━━━━━ MATERIAL SUPPLIED
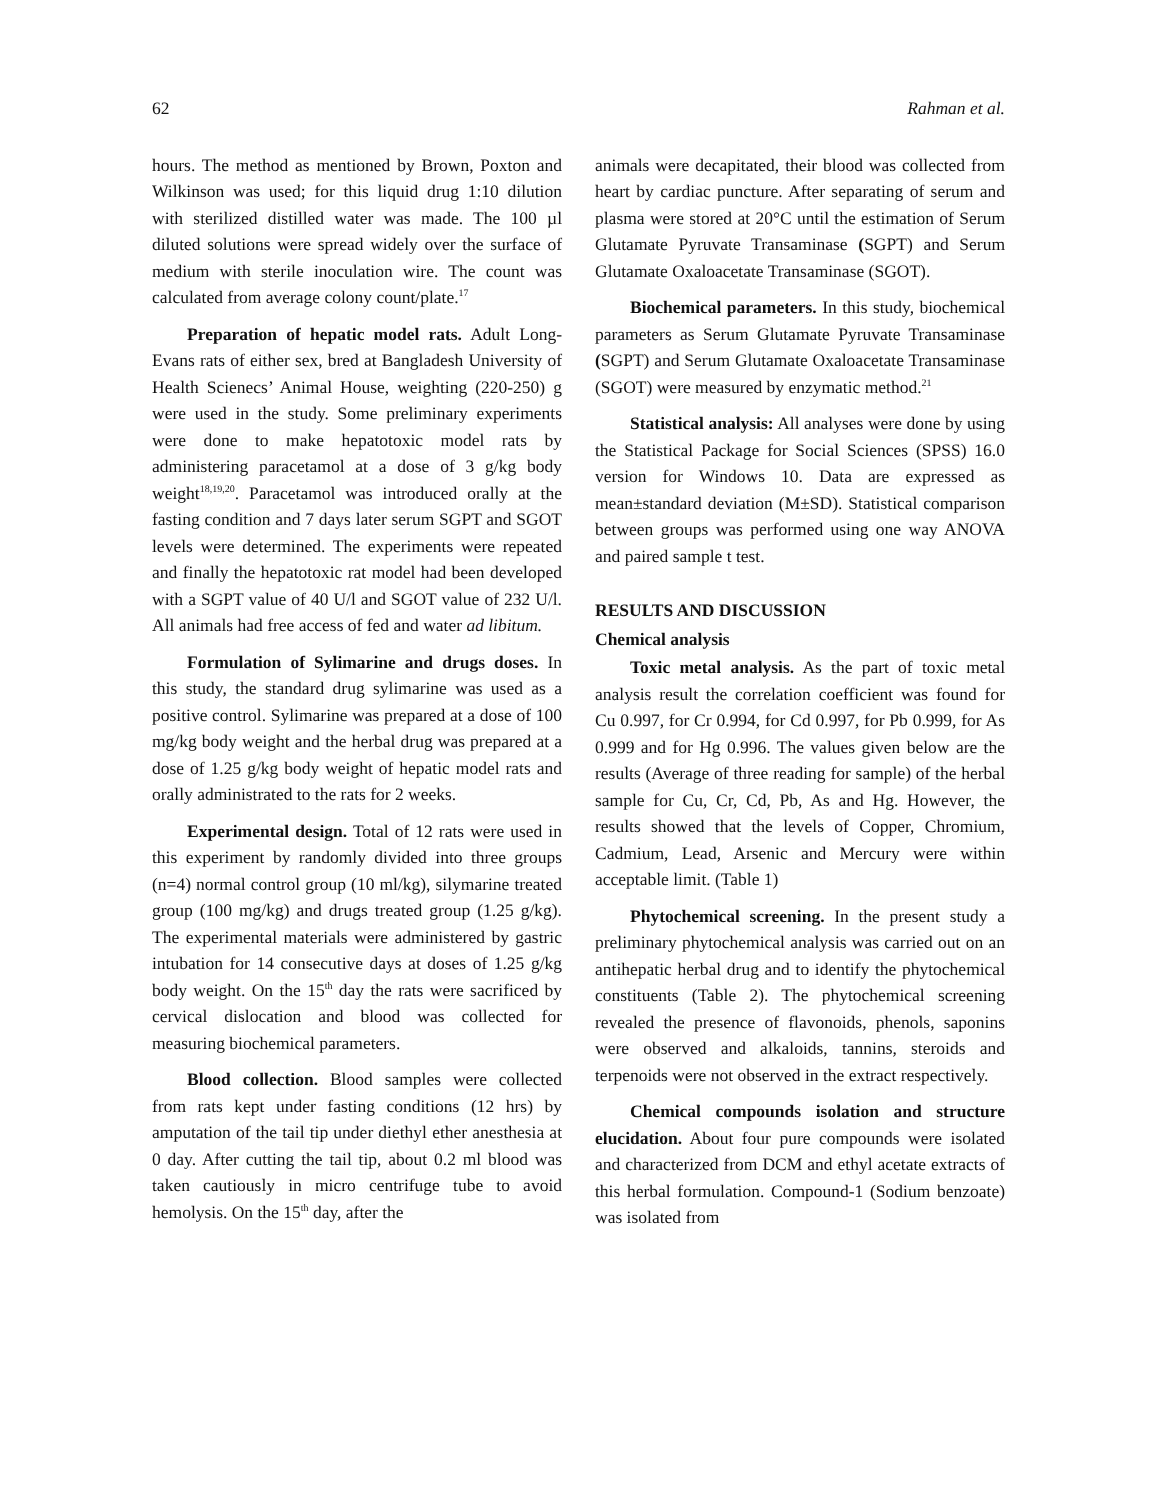62 Rahman et al.
hours. The method as mentioned by Brown, Poxton and Wilkinson was used; for this liquid drug 1:10 dilution with sterilized distilled water was made. The 100 µl diluted solutions were spread widely over the surface of medium with sterile inoculation wire. The count was calculated from average colony count/plate.<sup>17</sup>
Preparation of hepatic model rats. Adult Long-Evans rats of either sex, bred at Bangladesh University of Health Scienecs’ Animal House, weighting (220-250) g were used in the study. Some preliminary experiments were done to make hepatotoxic model rats by administering paracetamol at a dose of 3 g/kg body weight<sup>18,19,20</sup>. Paracetamol was introduced orally at the fasting condition and 7 days later serum SGPT and SGOT levels were determined. The experiments were repeated and finally the hepatotoxic rat model had been developed with a SGPT value of 40 U/l and SGOT value of 232 U/l. All animals had free access of fed and water ad libitum.
Formulation of Sylimarine and drugs doses. In this study, the standard drug sylimarine was used as a positive control. Sylimarine was prepared at a dose of 100 mg/kg body weight and the herbal drug was prepared at a dose of 1.25 g/kg body weight of hepatic model rats and orally administrated to the rats for 2 weeks.
Experimental design. Total of 12 rats were used in this experiment by randomly divided into three groups (n=4) normal control group (10 ml/kg), silymarine treated group (100 mg/kg) and drugs treated group (1.25 g/kg). The experimental materials were administered by gastric intubation for 14 consecutive days at doses of 1.25 g/kg body weight. On the 15<sup>th</sup> day the rats were sacrificed by cervical dislocation and blood was collected for measuring biochemical parameters.
Blood collection. Blood samples were collected from rats kept under fasting conditions (12 hrs) by amputation of the tail tip under diethyl ether anesthesia at 0 day. After cutting the tail tip, about 0.2 ml blood was taken cautiously in micro centrifuge tube to avoid hemolysis. On the 15<sup>th</sup> day, after the
animals were decapitated, their blood was collected from heart by cardiac puncture. After separating of serum and plasma were stored at 20°C until the estimation of Serum Glutamate Pyruvate Transaminase (SGPT) and Serum Glutamate Oxaloacetate Transaminase (SGOT).
Biochemical parameters. In this study, biochemical parameters as Serum Glutamate Pyruvate Transaminase (SGPT) and Serum Glutamate Oxaloacetate Transaminase (SGOT) were measured by enzymatic method.<sup>21</sup>
Statistical analysis: All analyses were done by using the Statistical Package for Social Sciences (SPSS) 16.0 version for Windows 10. Data are expressed as mean±standard deviation (M±SD). Statistical comparison between groups was performed using one way ANOVA and paired sample t test.
RESULTS AND DISCUSSION
Chemical analysis
Toxic metal analysis. As the part of toxic metal analysis result the correlation coefficient was found for Cu 0.997, for Cr 0.994, for Cd 0.997, for Pb 0.999, for As 0.999 and for Hg 0.996. The values given below are the results (Average of three reading for sample) of the herbal sample for Cu, Cr, Cd, Pb, As and Hg. However, the results showed that the levels of Copper, Chromium, Cadmium, Lead, Arsenic and Mercury were within acceptable limit. (Table 1)
Phytochemical screening. In the present study a preliminary phytochemical analysis was carried out on an antihepatic herbal drug and to identify the phytochemical constituents (Table 2). The phytochemical screening revealed the presence of flavonoids, phenols, saponins were observed and alkaloids, tannins, steroids and terpenoids were not observed in the extract respectively.
Chemical compounds isolation and structure elucidation. About four pure compounds were isolated and characterized from DCM and ethyl acetate extracts of this herbal formulation. Compound-1 (Sodium benzoate) was isolated from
━━━━━━━━━━
_ASSIGNMENT_: Find the word "Transaminase" in the records. Copy every line it appears in.

_PROBLEM SOLUTION_:
animals were decapitated, their blood was collected from heart by cardiac puncture. After separating of serum and plasma were stored at 20°C until the estimation of Serum Glutamate Pyruvate Transaminase (SGPT) and Serum Glutamate Oxaloacetate Transaminase (SGOT).
Biochemical parameters. In this study, biochemical parameters as Serum Glutamate Pyruvate Transaminase (SGPT) and Serum Glutamate Oxaloacetate Transaminase (SGOT) were measured by enzymatic method.<sup>21</sup>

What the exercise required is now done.